Un prise en charge des personnes vulnérables en détresse par le gouvernement est plus qu'urgente© Reuters

Rassemblement en soutien aux personnes exilées : l'intimidation comme seule réponse

Hier dans la soirée, un rassemblement de soutien auprès des personnes exilées victimes de l’attaque au sabre de la veille s’est soldé par la répression des actions de solidarité et l’intimidation des acteurs associatifs par les forces de l’ordre.

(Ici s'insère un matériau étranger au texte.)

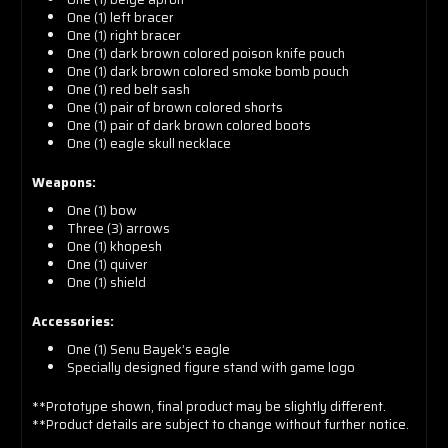
One (1) left bracer
One (1) right bracer
One (1) dark brown colored poison knife pouch
One (1) dark brown colored smoke bomb pouch
One (1) red belt sash
One (1) pair of brown colored shorts
One (1) pair of dark brown colored boots
One (1) eagle skull necklace
Weapons:
One (1) bow
Three (3) arrows
One (1) khopesh
One (1) quiver
One (1) shield
Accessories:
One (1) Senu Bayek’s eagle
Specially designed figure stand with game logo
**Prototype shown, final product may be slightly different.
**Product details are subject to change without further notice.
Assassins Creed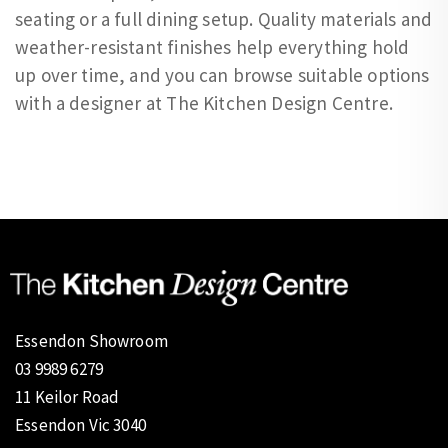
seating or a full dining setup. Quality materials and
weather-resistant finishes help everything hold
up over time, and you can browse suitable options
with a designer at The Kitchen Design Centre.
Essendon Showroom
03 9989 6279
11 Keilor Road
Essendon Vic 3040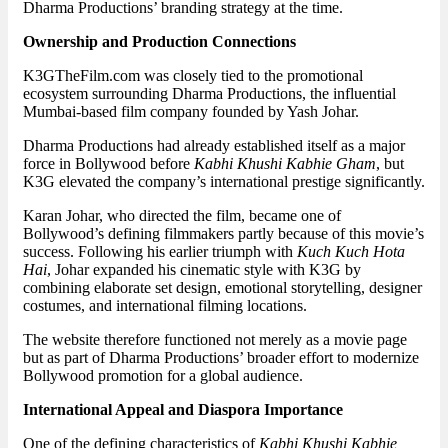
Dharma Productions’ branding strategy at the time.
Ownership and Production Connections
K3GTheFilm.com was closely tied to the promotional
ecosystem surrounding Dharma Productions, the influential
Mumbai-based film company founded by Yash Johar.
Dharma Productions had already established itself as a major
force in Bollywood before
Kabhi Khushi Kabhie Gham
, but
K3G elevated the company’s international prestige significantly.
Karan Johar, who directed the film, became one of
Bollywood’s defining filmmakers partly because of this movie’s
success. Following his earlier triumph with
Kuch Kuch Hota
Hai
, Johar expanded his cinematic style with K3G by
combining elaborate set design, emotional storytelling, designer
costumes, and international filming locations.
The website therefore functioned not merely as a movie page
but as part of Dharma Productions’ broader effort to modernize
Bollywood promotion for a global audience.
International Appeal and Diaspora Importance
One of the defining characteristics of
Kabhi Khushi Kabhie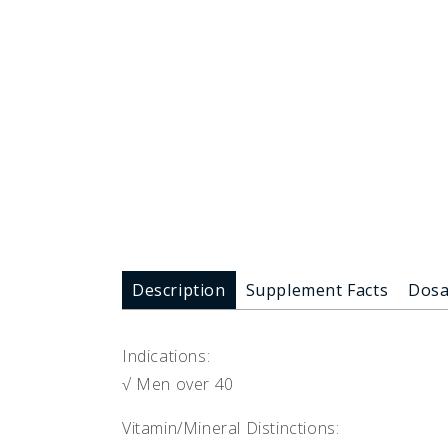
Description
Supplement Facts
Dos
Indications:
√ Men over 40
Vitamin/Mineral Distinctions: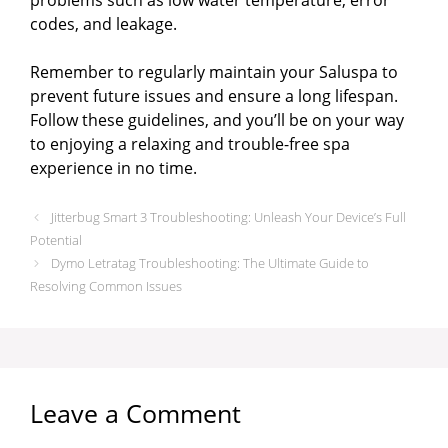
codes, and leakage.
Remember to regularly maintain your Saluspa to
prevent future issues and ensure a long lifespan.
Follow these guidelines, and you’ll be on your way
to enjoying a relaxing and trouble-free spa
experience in no time.
Jitterbug Smart 3 Troubleshooting: Unleash Your Device’s Full
Potential
Dymo Letratag Troubleshooting: The Ultimate Guide to
Resolving Common Issues
Leave a Comment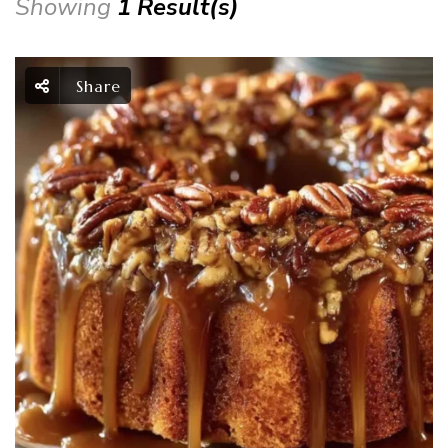
Showing
1 Result(s)
Share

Violence envers les personnes exilées 

L’agression au sabre visant la communauté de personnes exilées survivant dans le parc de Paris Bercy survenue mercredi a durablement impacté les personnes sur le plan médical et psychologique. Des bénévoles, salariés et maraudeurs de Médecins du Monde se sont joints à l’appel au rassemblement de soutien qui avait lieu hier soir jeudi 9 décembre à proximité du lieu de cette attaque.

 

Une équipe de maraudeurs composée de soignants également présente sur les lieux a apporté une aide médicale aux personnes témoins et victimes de l’attaque en grande détresse psychologique et émotionnelle, déjà extrêmement vulnérabilisées du fait de leurs conditions de vie à la rue.

 

Verbalisation des manifestants 

Malgré le caractère pacifique du rassemblement, les forces de l’ordre sont intervenues sur ordre de la Préfecture. Dans un premier temps, les personnes présentes ont toutes été nassées sans sommation puis verbalisées d’une amende de 135 euros. Un salarié de Médecins du Monde a été interpellé, emmené au commissariat puis relâché sans aucune poursuite. Cette répression de la solidarité envers les personnes exilées est inadmissible et l’intimidation par le biais d’arrestation l’est encore davantage. 

 

Médecins du Monde condamne la répression d’une action pacifique de soutien aux personnes exilées qui sont maintenues dans un état de vulnérabilité contraintes de survivre  à la rue et qui les expose à des agressions d’une violence extrême. Par ailleurs, une action pour contester ces amendes abusives va être engagée. 

Médecins du Monde condamne avec détermination la répression à l’encontre des solidaires, salariés, bénévoles et maraudeurs de l’association, de nos associations partenaires, et les conditions indignes du non-accueil des exilés en France

La présidente de Médecins du Monde France Carine Rolland considère ces faits comme "scandaleux" et ajoute que l' "on assiste à une inversion des valeurs. La solidarité envers les personnes exilées ne devrait jamais être réprimée ou criminalisée. Elles ont droit à un hébergement et nous demandons leur mise à l’abri immédiate. Défendre les droits fondamentaux ne doit pas être un motif pour être verbalisé ou arrêté. Médecins du Monde condamne avec détermination la répression à l’encontre des solidaires, salariés, bénévoles et maraudeurs de l’association, de nos associations partenaires, et les conditions indignes du non-accueil des exilés en France."